## Task brief:
Print the listing exactly as it stands. Skip every picture.
--------
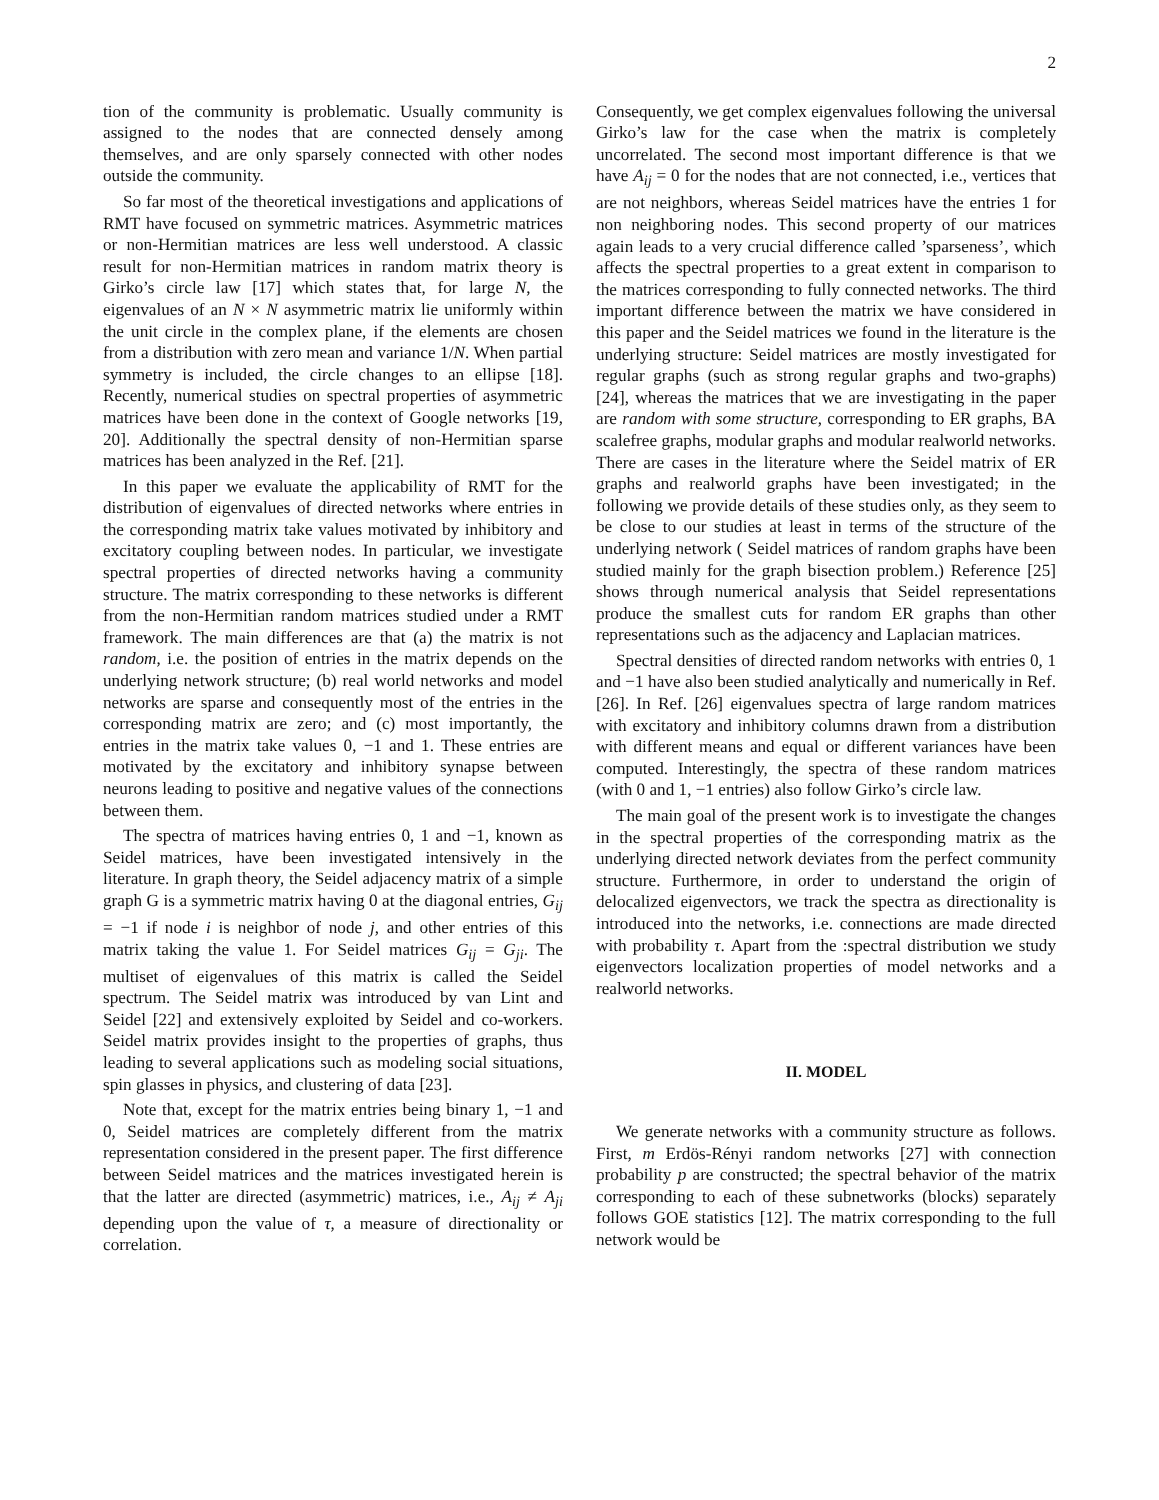2
tion of the community is problematic. Usually community is assigned to the nodes that are connected densely among themselves, and are only sparsely connected with other nodes outside the community.
So far most of the theoretical investigations and applications of RMT have focused on symmetric matrices. Asymmetric matrices or non-Hermitian matrices are less well understood. A classic result for non-Hermitian matrices in random matrix theory is Girko’s circle law [17] which states that, for large N, the eigenvalues of an N × N asymmetric matrix lie uniformly within the unit circle in the complex plane, if the elements are chosen from a distribution with zero mean and variance 1/N. When partial symmetry is included, the circle changes to an ellipse [18]. Recently, numerical studies on spectral properties of asymmetric matrices have been done in the context of Google networks [19, 20]. Additionally the spectral density of non-Hermitian sparse matrices has been analyzed in the Ref. [21].
In this paper we evaluate the applicability of RMT for the distribution of eigenvalues of directed networks where entries in the corresponding matrix take values motivated by inhibitory and excitatory coupling between nodes. In particular, we investigate spectral properties of directed networks having a community structure. The matrix corresponding to these networks is different from the non-Hermitian random matrices studied under a RMT framework. The main differences are that (a) the matrix is not random, i.e. the position of entries in the matrix depends on the underlying network structure; (b) real world networks and model networks are sparse and consequently most of the entries in the corresponding matrix are zero; and (c) most importantly, the entries in the matrix take values 0, −1 and 1. These entries are motivated by the excitatory and inhibitory synapse between neurons leading to positive and negative values of the connections between them.
The spectra of matrices having entries 0, 1 and −1, known as Seidel matrices, have been investigated intensively in the literature. In graph theory, the Seidel adjacency matrix of a simple graph G is a symmetric matrix having 0 at the diagonal entries, G<sub>ij</sub> = −1 if node i is neighbor of node j, and other entries of this matrix taking the value 1. For Seidel matrices G<sub>ij</sub> = G<sub>ji</sub>. The multiset of eigenvalues of this matrix is called the Seidel spectrum. The Seidel matrix was introduced by van Lint and Seidel [22] and extensively exploited by Seidel and co-workers. Seidel matrix provides insight to the properties of graphs, thus leading to several applications such as modeling social situations, spin glasses in physics, and clustering of data [23].
Note that, except for the matrix entries being binary 1, −1 and 0, Seidel matrices are completely different from the matrix representation considered in the present paper. The first difference between Seidel matrices and the matrices investigated herein is that the latter are directed (asymmetric) matrices, i.e., A<sub>ij</sub> ≠ A<sub>ji</sub> depending upon the value of τ, a measure of directionality or correlation.
Consequently, we get complex eigenvalues following the universal Girko’s law for the case when the matrix is completely uncorrelated. The second most important difference is that we have A<sub>ij</sub> = 0 for the nodes that are not connected, i.e., vertices that are not neighbors, whereas Seidel matrices have the entries 1 for non neighboring nodes. This second property of our matrices again leads to a very crucial difference called ’sparseness’, which affects the spectral properties to a great extent in comparison to the matrices corresponding to fully connected networks. The third important difference between the matrix we have considered in this paper and the Seidel matrices we found in the literature is the underlying structure: Seidel matrices are mostly investigated for regular graphs (such as strong regular graphs and two-graphs) [24], whereas the matrices that we are investigating in the paper are random with some structure, corresponding to ER graphs, BA scalefree graphs, modular graphs and modular realworld networks. There are cases in the literature where the Seidel matrix of ER graphs and realworld graphs have been investigated; in the following we provide details of these studies only, as they seem to be close to our studies at least in terms of the structure of the underlying network ( Seidel matrices of random graphs have been studied mainly for the graph bisection problem.) Reference [25] shows through numerical analysis that Seidel representations produce the smallest cuts for random ER graphs than other representations such as the adjacency and Laplacian matrices.
Spectral densities of directed random networks with entries 0, 1 and −1 have also been studied analytically and numerically in Ref. [26]. In Ref. [26] eigenvalues spectra of large random matrices with excitatory and inhibitory columns drawn from a distribution with different means and equal or different variances have been computed. Interestingly, the spectra of these random matrices (with 0 and 1, −1 entries) also follow Girko’s circle law.
The main goal of the present work is to investigate the changes in the spectral properties of the corresponding matrix as the underlying directed network deviates from the perfect community structure. Furthermore, in order to understand the origin of delocalized eigenvectors, we track the spectra as directionality is introduced into the networks, i.e. connections are made directed with probability τ. Apart from the :spectral distribution we study eigenvectors localization properties of model networks and a realworld networks.
II. MODEL
We generate networks with a community structure as follows. First, m Erdös-Rényi random networks [27] with connection probability p are constructed; the spectral behavior of the matrix corresponding to each of these subnetworks (blocks) separately follows GOE statistics [12]. The matrix corresponding to the full network would be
--------
## Response area:
2
tion of the community is problematic. Usually community is assigned to the nodes that are connected densely among themselves, and are only sparsely connected with other nodes outside the community.
So far most of the theoretical investigations and applications of RMT have focused on symmetric matrices. Asymmetric matrices or non-Hermitian matrices are less well understood. A classic result for non-Hermitian matrices in random matrix theory is Girko’s circle law [17] which states that, for large N, the eigenvalues of an N × N asymmetric matrix lie uniformly within the unit circle in the complex plane, if the elements are chosen from a distribution with zero mean and variance 1/N. When partial symmetry is included, the circle changes to an ellipse [18]. Recently, numerical studies on spectral properties of asymmetric matrices have been done in the context of Google networks [19, 20]. Additionally the spectral density of non-Hermitian sparse matrices has been analyzed in the Ref. [21].
In this paper we evaluate the applicability of RMT for the distribution of eigenvalues of directed networks where entries in the corresponding matrix take values motivated by inhibitory and excitatory coupling between nodes. In particular, we investigate spectral properties of directed networks having a community structure. The matrix corresponding to these networks is different from the non-Hermitian random matrices studied under a RMT framework. The main differences are that (a) the matrix is not random, i.e. the position of entries in the matrix depends on the underlying network structure; (b) real world networks and model networks are sparse and consequently most of the entries in the corresponding matrix are zero; and (c) most importantly, the entries in the matrix take values 0, −1 and 1. These entries are motivated by the excitatory and inhibitory synapse between neurons leading to positive and negative values of the connections between them.
The spectra of matrices having entries 0, 1 and −1, known as Seidel matrices, have been investigated intensively in the literature. In graph theory, the Seidel adjacency matrix of a simple graph G is a symmetric matrix having 0 at the diagonal entries, G<sub>ij</sub> = −1 if node i is neighbor of node j, and other entries of this matrix taking the value 1. For Seidel matrices G<sub>ij</sub> = G<sub>ji</sub>. The multiset of eigenvalues of this matrix is called the Seidel spectrum. The Seidel matrix was introduced by van Lint and Seidel [22] and extensively exploited by Seidel and co-workers. Seidel matrix provides insight to the properties of graphs, thus leading to several applications such as modeling social situations, spin glasses in physics, and clustering of data [23].
Note that, except for the matrix entries being binary 1, −1 and 0, Seidel matrices are completely different from the matrix representation considered in the present paper. The first difference between Seidel matrices and the matrices investigated herein is that the latter are directed (asymmetric) matrices, i.e., A<sub>ij</sub> ≠ A<sub>ji</sub> depending upon the value of τ, a measure of directionality or correlation.
Consequently, we get complex eigenvalues following the universal Girko’s law for the case when the matrix is completely uncorrelated. The second most important difference is that we have A<sub>ij</sub> = 0 for the nodes that are not connected, i.e., vertices that are not neighbors, whereas Seidel matrices have the entries 1 for non neighboring nodes. This second property of our matrices again leads to a very crucial difference called ’sparseness’, which affects the spectral properties to a great extent in comparison to the matrices corresponding to fully connected networks. The third important difference between the matrix we have considered in this paper and the Seidel matrices we found in the literature is the underlying structure: Seidel matrices are mostly investigated for regular graphs (such as strong regular graphs and two-graphs) [24], whereas the matrices that we are investigating in the paper are random with some structure, corresponding to ER graphs, BA scalefree graphs, modular graphs and modular realworld networks. There are cases in the literature where the Seidel matrix of ER graphs and realworld graphs have been investigated; in the following we provide details of these studies only, as they seem to be close to our studies at least in terms of the structure of the underlying network ( Seidel matrices of random graphs have been studied mainly for the graph bisection problem.) Reference [25] shows through numerical analysis that Seidel representations produce the smallest cuts for random ER graphs than other representations such as the adjacency and Laplacian matrices.
Spectral densities of directed random networks with entries 0, 1 and −1 have also been studied analytically and numerically in Ref. [26]. In Ref. [26] eigenvalues spectra of large random matrices with excitatory and inhibitory columns drawn from a distribution with different means and equal or different variances have been computed. Interestingly, the spectra of these random matrices (with 0 and 1, −1 entries) also follow Girko’s circle law.
The main goal of the present work is to investigate the changes in the spectral properties of the corresponding matrix as the underlying directed network deviates from the perfect community structure. Furthermore, in order to understand the origin of delocalized eigenvectors, we track the spectra as directionality is introduced into the networks, i.e. connections are made directed with probability τ. Apart from the :spectral distribution we study eigenvectors localization properties of model networks and a realworld networks.
II. MODEL
We generate networks with a community structure as follows. First, m Erdös-Rényi random networks [27] with connection probability p are constructed; the spectral behavior of the matrix corresponding to each of these subnetworks (blocks) separately follows GOE statistics [12]. The matrix corresponding to the full network would be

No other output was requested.